Nam QD Vo*1 and Toan N Nguyen2
Received: February 13, 2017; Published: February 21, 2018
*Corresponding author: Nam QD Vo, Hospital for Traumatology and Orthopaedics, HCM City, Vietnam
DOI: 10.26717/BJSTR.2018.02.000784
Abbreviations: M: Mature; I: Immature; IF: Isolated Femoral Attachment; IP: Isolated Patellar Insertion; MID: Isolated Mid-Substance; COM: Combined MPFL Injuries; C: Complete Tear; P: Partial Tear
Patello femoral instability (PFI) is a debilitating injury for the patient and a challenging problem for the surgeon. The incidence of PFI ranges from 5.8 to 77.8 per 100,000 and recurrence rates of nonoperatively treated dislocations range from 15% to 50% [1]. In children and adolescents, the recent studies showed the incident of PFI of 43 per 100,000 [2] and the recurrent rates between 30% and 38% [2,3]. The medial patella femoral ligament (MPFL) is the primary soft-tissue restraint to lateral patellar translation [4]. The MPFL has a "sail-like" appearance with two functional portions: inferior straight bundle and superior oblique bundle. The MPFL originates from the medial femoral condoyle just proximal to the femoral attachment of the medial collateral ligament and distal to the adductor tubercle. It inserts on the super medial border of the patella. In children and adolescents with open phases, the femoral insertion is located slightly distal (4 to 5mm) to the medial femoral physics [5]. During 0 to 30 degrees of knee flexion, the MPFL contributes more than 60% of the medial stability of the patella and isolated insufficiency leads to increased lateralization or dislocation [6].

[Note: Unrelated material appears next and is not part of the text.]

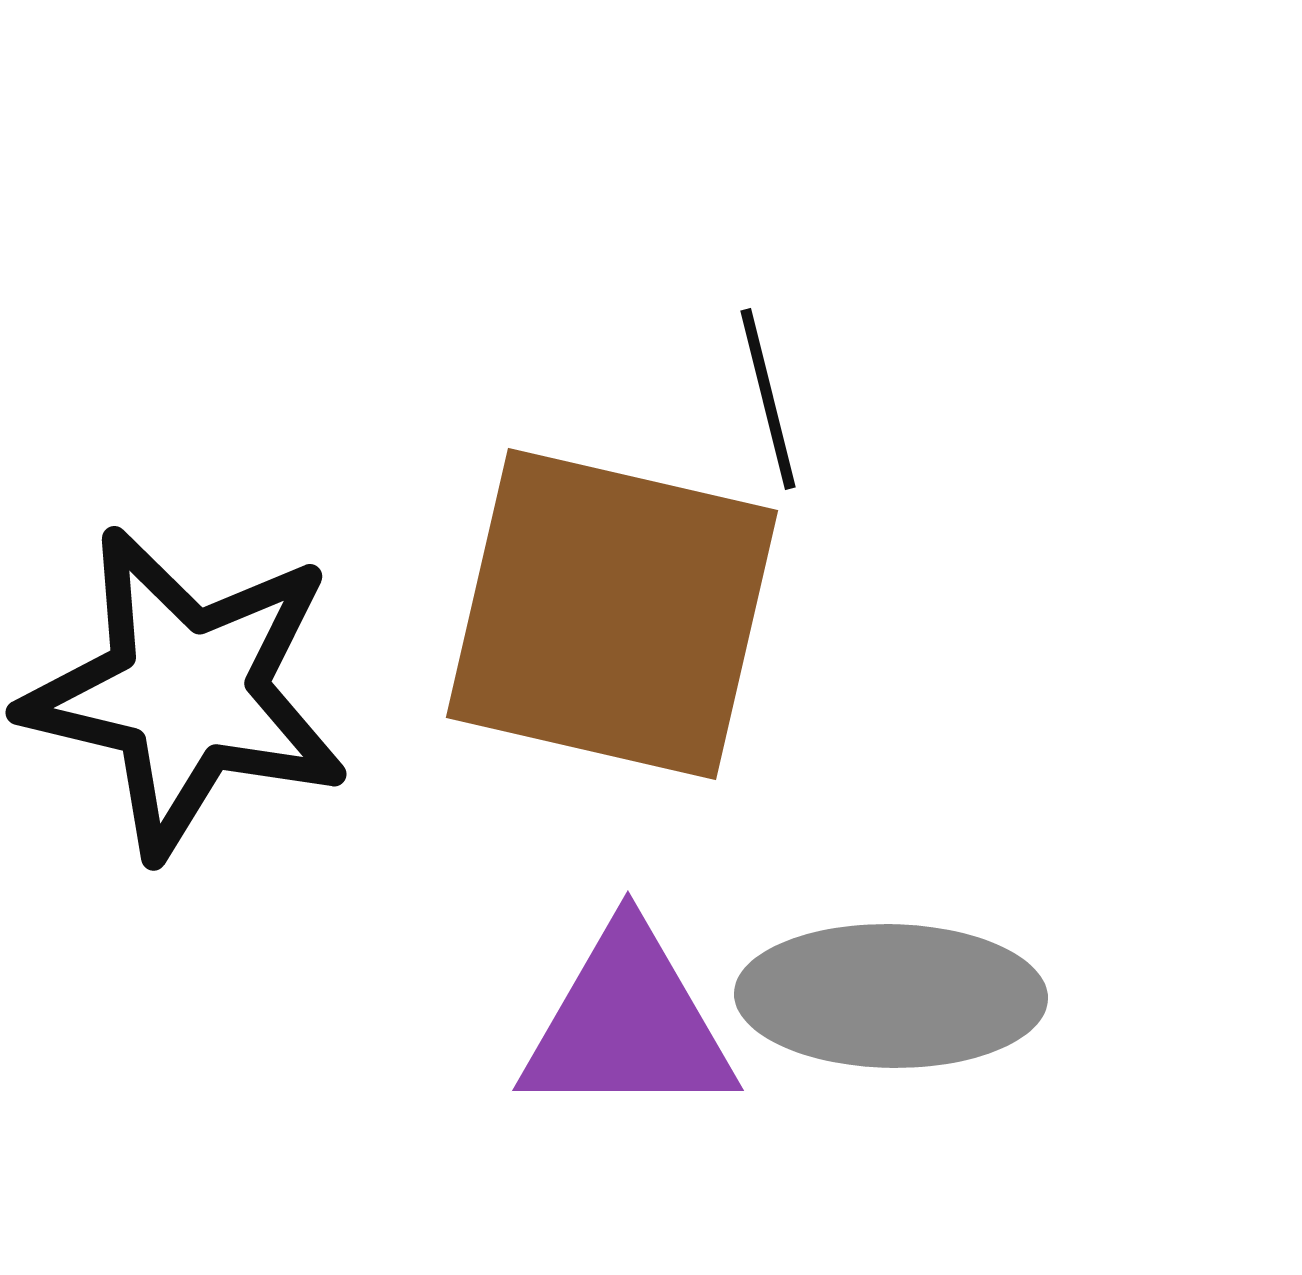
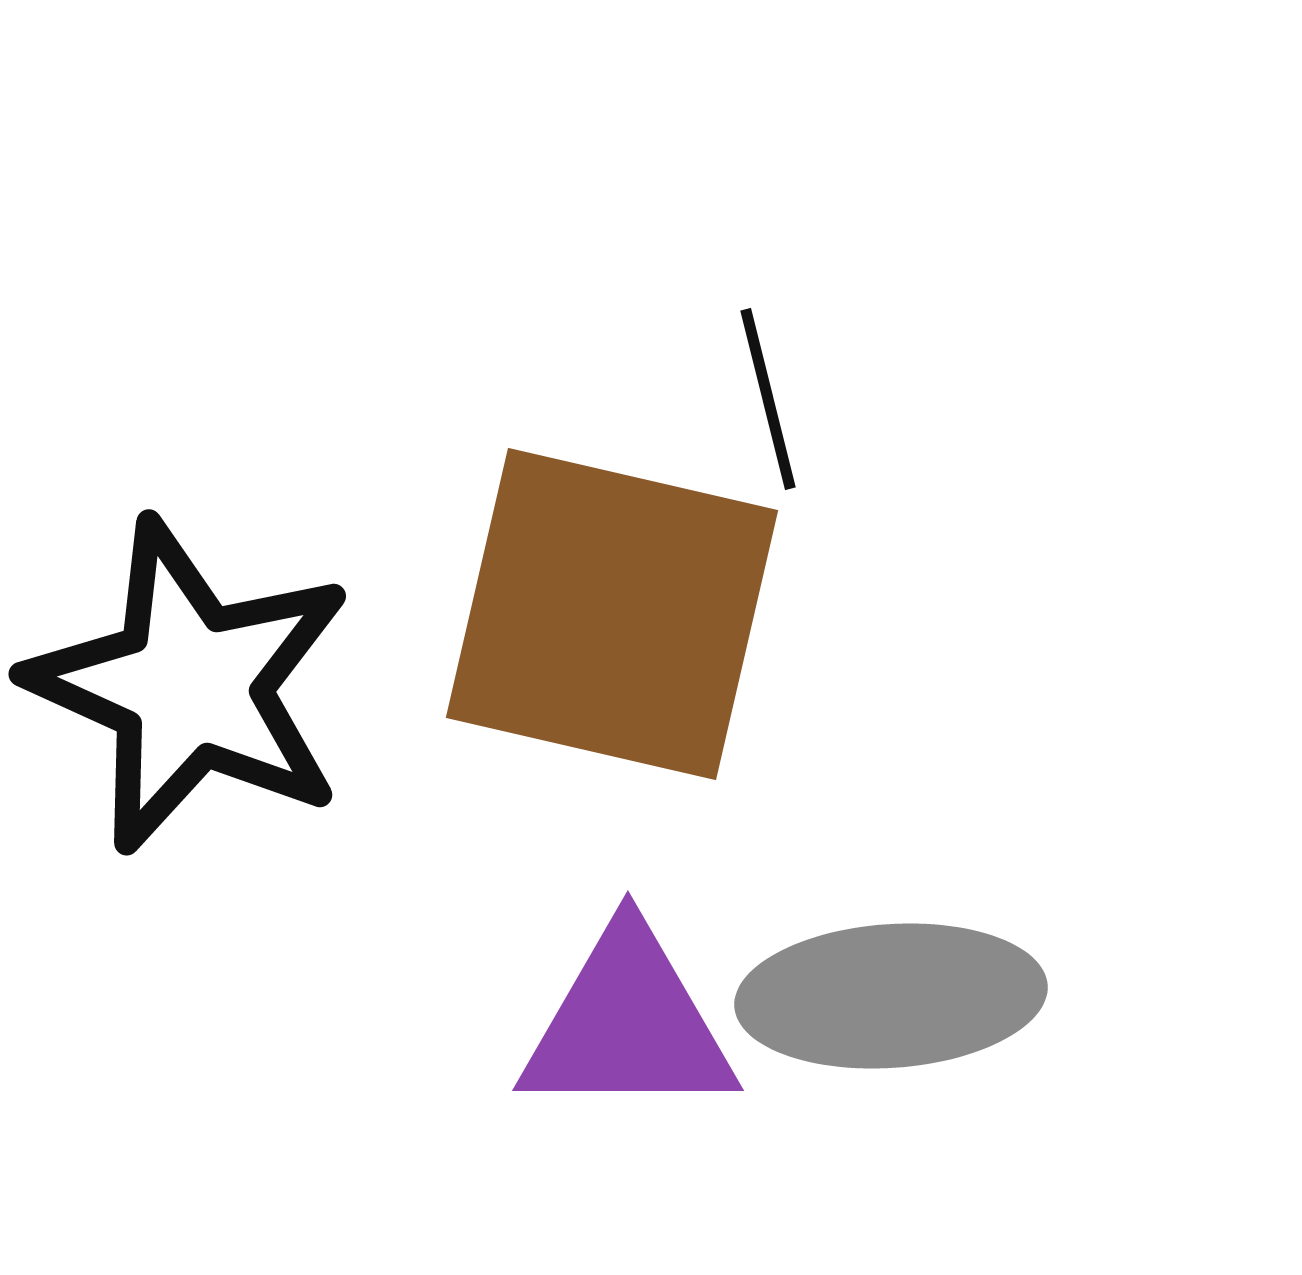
black star: moved 4 px right, 6 px up; rotated 11 degrees clockwise
gray ellipse: rotated 5 degrees counterclockwise
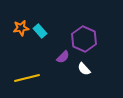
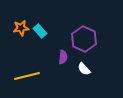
purple semicircle: rotated 40 degrees counterclockwise
yellow line: moved 2 px up
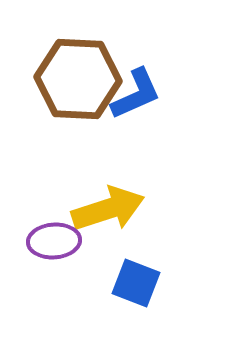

In cases of first-time acute lateral patellar dislocation, injury to the MPFL is described as the essential lesion, occurring in almost 100% of cases [7]. Repair, reefing, and advancement of the MPFL and medial retinacular structures can be performed as an isolated procedure or in conjunction with distal realignment procedures for patients with patellar instability. Understanding and appreciating MPFL injury patterns ultimately determines the success or failure of these procedures. Unfortunately, the location and pattern of MPFL injury cannot be consistently predicted [2]. Although early surgical dissections described femoral-sided injuries as the most common injury site, the recent studies using magnetic resonance imaging (MRI) have described a more even distribution of MPFL injury patterns, which include isolated patellar insertion ruptures, isolated femoral attachment ruptures, isolated mid-substance ruptures, and combined MPFL injuries [8].
This review focuses on the MRI-based studies of MPFL injury patterns, and related factors as age, injury severity and acute or recurrent PFI. These studies are shown in the (Table 1). Although most of these 9 studies (7 studies) are of primary PFI, prevalence of MRI-defined MPFL injuries ranges from 44.4% to 100%; and injury prediction in immature patient is much lower than in mature patient [3,9] and Wilson [9] stated that MPFL did not always tear in immature PFI. Some authors recommended some solutions that complement to investigate MPFL injuries as arthroscopic surgery [6], HR-MRI with microscopy coin [10]. In acute MPFL injuries, the complete tear is a bit more popular than the partial tear [11,12].
Table 1: MRI-based studies of MPFL injury patterns.
For detecting the location of MPFL injury, these studies in mature patients did not show what is the most among isolated patellar insertion ruptures, isolated femoral attachment ruptures, isolated mid-substance ruptures, and combined injuries; except the isolated mid-substance rupture was very rare 0-4% [1,11,13]. However, many studies proved the dominance of isolated patellar insertion ruptures in immature patients, and the combined MPFL injuries were more popular than the isolated femoral attachment ruptures, and the isolated mid-substance rupture was also very rare in immature patients 0-3% [3,5,9,11,12,14]. On the other hand, the complete MPFL tear was more often concomitant with osteochondral lesions of the lateral femoral condyle than the partial MPFL tear; the isolated patellar insertion ruptures and the combined MPFL injuries were more easily concomitant with osteochondral lesions of the lateral femoral condyle than the isolated femoral attachment ruptures. These results were from a study in adults [13] and a study in children and adolescents [12].
In conclusion, the location and pattern of MPFL injury were not consistently predicted on MRI and many studies proved the dominance of isolated patellar insertion ruptures in immature patients. Moreover, there is still the lack of MRI-based studies of MPFL injury for recurrent PFI.